Shed abuse at the edge

Use the per-IP middleware (RATE_LIMIT_RPS / BURST) to drop floods from a single source before they reach the pipeline.

FAQ

Frequently asked questions

What are the three rate-limiting layers?

Per-IP HTTP middleware (set with RATE_LIMIT_RPS and RATE_LIMIT_BURST), a global token bucket via the rate-limit plugin (requests_per_second + burst), and per-identity limits (key_rpm per API key, user_rpm per user).

In what order are the limits checked?

Global, then per-key, then per-user. The first limiter that is exceeded rejects the request with a distinct reason string, so your logs show which limit was hit.

What happens to a request with no API key or no user?

It skips that check. A request without an api_key isn't subject to the per-key limit, and a request without a user field isn't subject to the per-user limit.

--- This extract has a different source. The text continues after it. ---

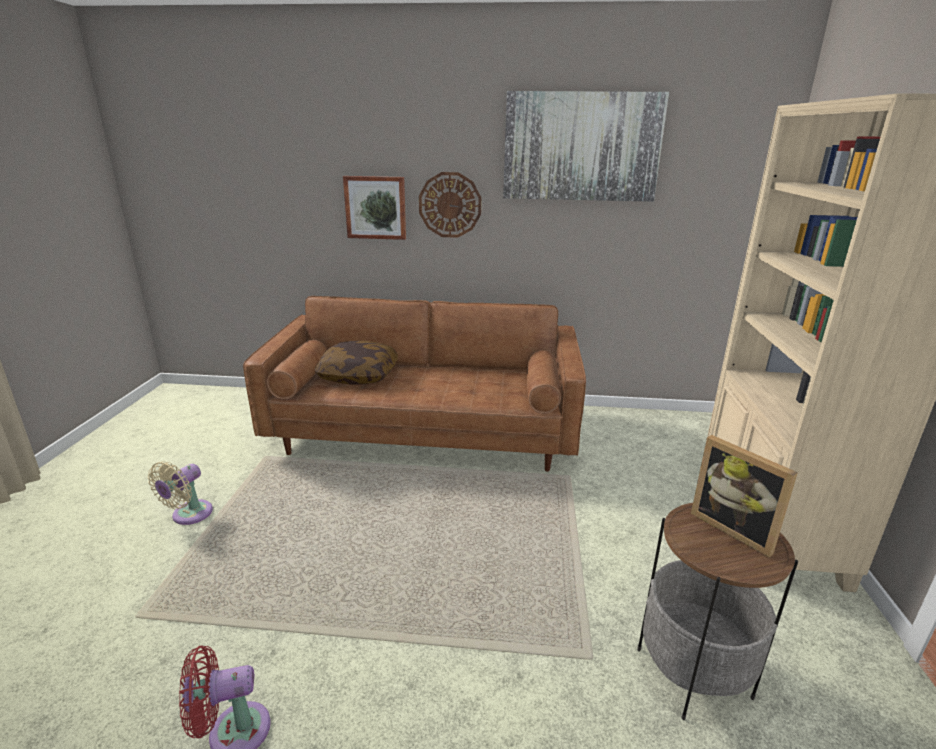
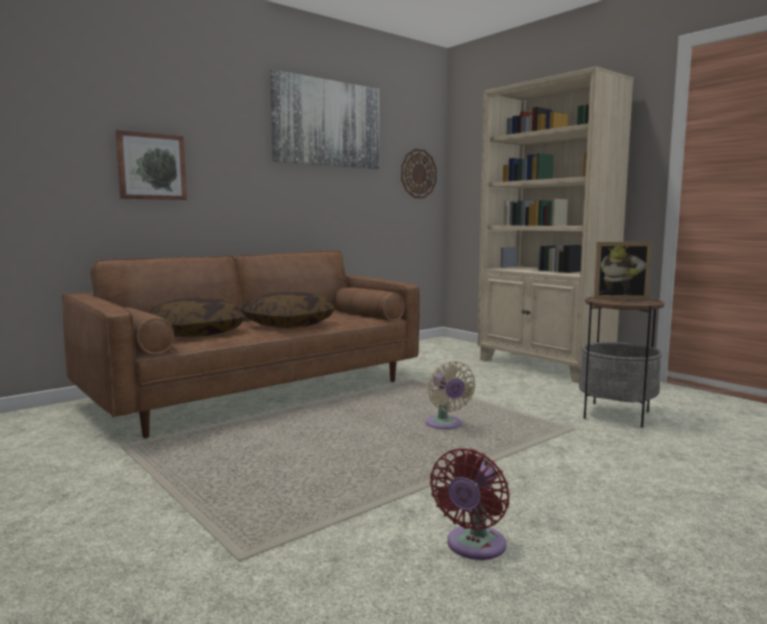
camera: 45 degrees left, 15 degrees down
beige fan [148,461,213,525] -> beige fan moved to [426,361,476,429]
wall clock [419,172,481,238] -> wall clock moved to [401,149,437,199]
none -> pillow [241,291,335,328]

What does a rate-limited request return?

HTTP 429 Too Many Requests with an OpenAI-style error body, so clients that already handle provider 429s handle the gateway's the same way.

Can I see which layer is rejecting traffic?

Yes. The Prometheus metric gateway_rate_limit_rejections_total is labelled by key_type (ip, api_key, or plugin), so you can attribute rejections to the layer that produced them.